It was one of the very first "NLEs" out there and consisted of a whole bunch (16?) of VHS decks that were controlled by some kind of computer.
As I recall, American Cinematographer did a story on it and interviewed Francis Ford Coppola who was one of the system's early adopters.
There was a box called the Montage Video Processor which used betamax decks for editing. (you could configure it for different amounts of decks, I think it was 12 or 16 that it could randomly access) Is this what you are thinking of?
I know Video Machine could do that. I don't remember if it had a max amount or not, but I had four decks hooked up to mine. Good system - used mine for almost 10 years.
It may very well have been the Montage as the Previsualization Made Easy article from TV Technology (February 24, 1999) indicates.
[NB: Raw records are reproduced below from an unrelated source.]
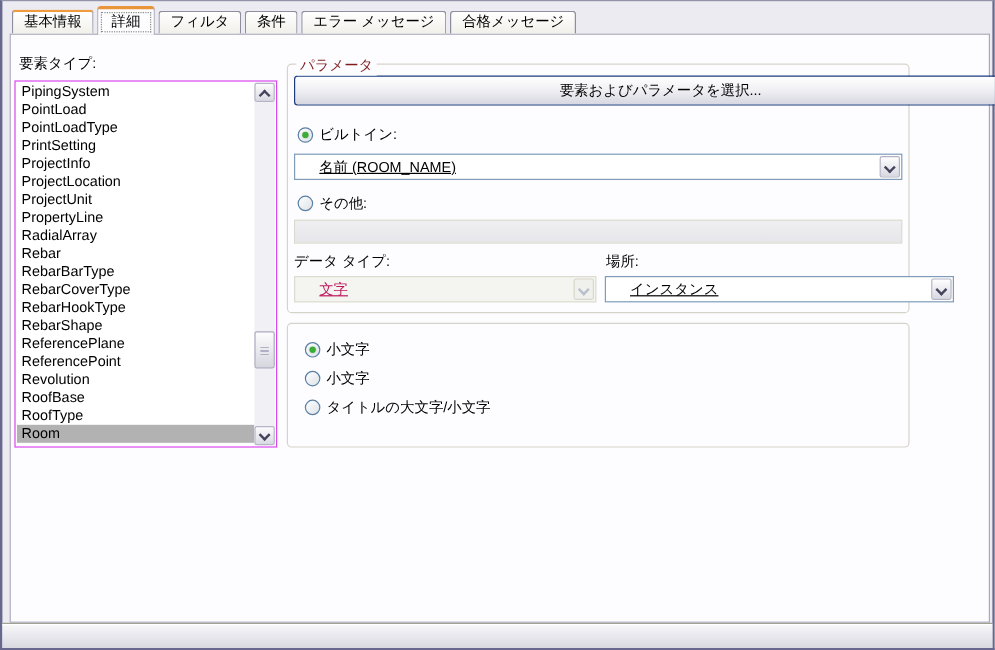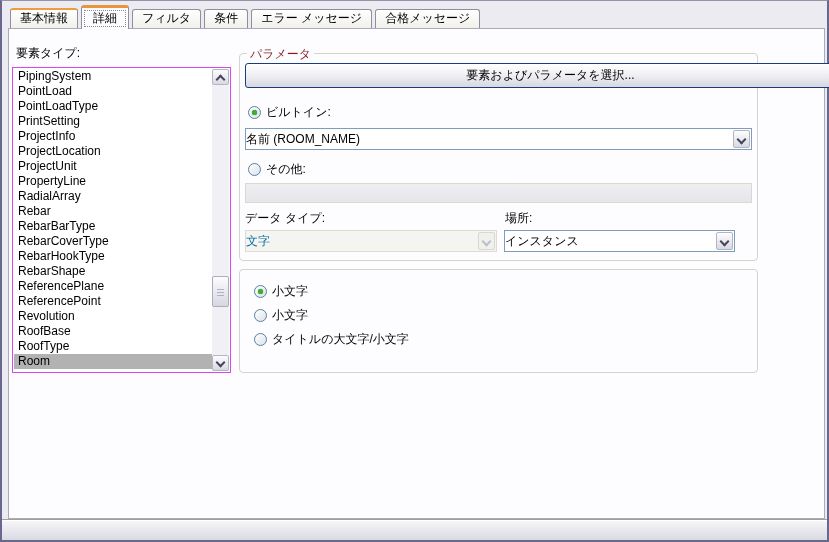--- a/index.html
+++ b/index.html
@@ -96,7 +96,7 @@
   .combo{
     box-sizing:border-box;height:22px;background:#fff;border:1px solid #7F9DB9;position:absolute;
   }
-  .combo .val{position:absolute;left:0;top:0;right:20px;line-height:20px;white-space:nowrap;overflow:hidden;}
+  .combo .val{position:absolute;left:20px;top:0;right:20px;line-height:20px;white-space:nowrap;overflow:hidden;text-decoration:underline;}
   .combo-btn{
     position:absolute;right:1px;top:1px;bottom:1px;width:17px;box-sizing:border-box;
     background:linear-gradient(#FEFEFE,#D8D8E2);border:1px solid #B3B3C4;border-radius:2px;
The company went on to become EMC2, another name that I vaguely remember from the old days.
i was working for canon films (the grim brothers), and till it arrived, was rough cutting on two umatics with rm 440 and tc. (on ch 1) (prior to going online with umatic sp and / or 1").
the emc was clunky and prone to doing strange things - i lasted a week on it before going back to my equally clunky, but much more reliable umatics...\
Were you an ACR or TCR kind of guy in the 80's? "Test Mode" bring back any nightmares for you? We used to have competitions to see how fast we could clear test modes on the ACR. I think the record was about 30 seconds!
Erik
Former user
wrote on 3/5/2010, 5:08 AM
You are right Chienworks in a way, they actually called it random access editing. But it was NLE in the sense you did not have to edit from beginning to end. The tape machines were like a bunch of harddrives with the same video on each tape. You could edit like a word processor (thus the name "video processor" by starting at any point in the program and then adding to the head or tail without having to go down a generation or start over. Of course, it was strictly offline editing so generations weren't a concern.
I just recently threw out a betamax machine from our Montage. That thing weighed a ton.
Erik - I think I've blocked most of it out, just remember the air compressor going out a lot! At the network affiliate I worked at we always rolled a backup MII deck in case the cart machine died mid break. I let the engineers handle everything else!
One thing I do remember is when Dan Rather refused to come out and do the network news that one night, I think I had EVERYONE from management standing over my shoulder trying to figure out what I had screwed up!